If TRPH-395, a “first-in-class” drug in a group of treatments known as epigenetics, proves to be both safe and effective in humans, Celgene has an option to acquire the drug outright from Triphase for a further US$940-million. If the product makes it to market, Triphase will receive further royalties.

“We don’t have a good idea just yet how big a market this may be,” said Dr. David O’Neill, president of FACIT, which is mandated to commercialize breakthrough research from the publicly funded Ontario Institute for Cancer Research (OICR). He said early results suggest the drug could work on some forms of lymphomas and solid tumors as well – a capability Celgene will own if it exercises its option.

It’s the latest deal in a seven-year-old strategic partnership between Triphase and Celgene – which agreed this month to a US$74-billion takeover offer from Bristol-Myers Squibb – that gave Celgene right of first refusal on oncology products Triphase advanced to clinical stages. In fall 2016, Celgene acquired an experimental brain cancer drug from Triphase called marizomib; it has since provided US$35-million in milestone payments to the seller.

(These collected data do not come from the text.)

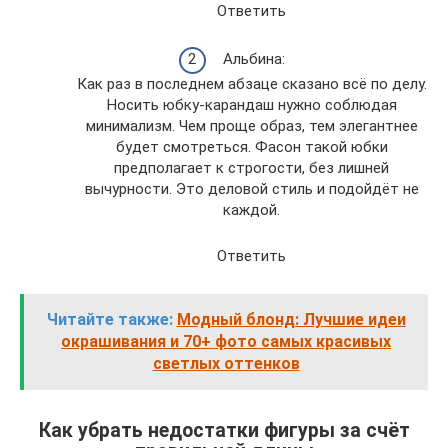
Ответить
Альбина:
Как раз в последнем абзаце сказано всё по делу.
Носить юбку-карандаш нужно соблюдая
минимализм. Чем проще образ, тем элегантнее
будет смотреться. Фасон такой юбки
предполагает к строгости, без лишней
вычурности. Это деловой стиль и подойдёт не
каждой.
Ответить
Читайте также:
Модный блонд: Лучшие идеи
окрашивания и 70+ фото самых красивых
светлых оттенков
Как убрать недостатки фигуры за счёт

“Triphase is a great local partner that continues to identify and develop innovative oncology assets,” said Kevin Leshuk, vice-president and general manager of Celgene’s Canadian operation.

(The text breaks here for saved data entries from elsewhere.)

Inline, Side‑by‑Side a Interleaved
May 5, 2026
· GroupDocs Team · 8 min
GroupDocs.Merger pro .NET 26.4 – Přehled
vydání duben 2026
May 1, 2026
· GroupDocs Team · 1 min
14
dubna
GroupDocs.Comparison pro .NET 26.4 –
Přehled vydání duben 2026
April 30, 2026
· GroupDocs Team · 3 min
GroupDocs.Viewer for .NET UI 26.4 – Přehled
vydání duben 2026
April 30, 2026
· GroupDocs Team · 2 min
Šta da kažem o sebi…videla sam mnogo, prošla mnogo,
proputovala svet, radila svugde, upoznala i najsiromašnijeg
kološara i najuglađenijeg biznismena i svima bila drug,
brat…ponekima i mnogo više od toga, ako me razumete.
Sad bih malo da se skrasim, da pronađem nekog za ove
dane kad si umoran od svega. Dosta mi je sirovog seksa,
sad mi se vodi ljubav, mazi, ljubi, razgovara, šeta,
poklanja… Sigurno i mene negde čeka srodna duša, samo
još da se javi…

That in turn is part of a broader effort by OICR to discover cancer drugs in Ontario that “target entirely new pathways that offer powerful new ways of treating cancer” and then advance them toward commercialization through FACIT, said OICR president and scientific director Dr. Laszlo Radvanyi. The effort is also meant to address a lack of drug-development activity in Ontario, despite the existence of globally renowned researchers and the province’s legacy as the birthplace of insulin a century ago. There are no Canadian drug giants, with the exception of Laval, Que.-based Bausch Health Cos. Inc. (formerly Valeant Pharmaceuticals), which was built up in a debt-fueled mergers-and-acquisitions spree and is now in the process of shedding assets.

“It’s too bad that we don’t have a homegrown Canadian global pharmaceutical company,” said Ilse Treurnicht, executive chair of Triphase and former head of MaRS Discovery District. “That’s what we’re trying to work toward, but one of the gaps is to actually have the right capabilities to do this clinical scaling work, which is what we’ve lacked,” and which is being addressed through deals Triphase is engineering.

Triphase has not only established the Celgene partnership but has also incubated and funded standalone drug-development startups. That includes FACIT-incubated Turnstone Biologics, which raised US$41-million in venture capital in 2016 and is working with drug giant AbbVie to develop viruses that can fight cancer. That deal is one of several investments into a rejuvenated biotech market in Canada that has been accompanied by record levels of venture capital financing for Canadian-based firms.

Rather than build another startup around TRPH-395, Dr. O’Neill said “we thought the strategic partnership with Celgene was the best way to finance the development and maximize the impact on Ontario … We could have raised a lot of money through the venture capital route and that would have been a very reasonable option. It’s not as easy to build out the infrastructure to execute on that plan in Ontario, so we’re making strategic tradeoffs in the interests of trying to build out more than just financings."

Dr. Radvanyi said that “as time goes by,” conditions in Ontario may be better for companies to develop and grow into market giants. “But at the same time, we don’t want to bite off more than we can chew” before the market is mature.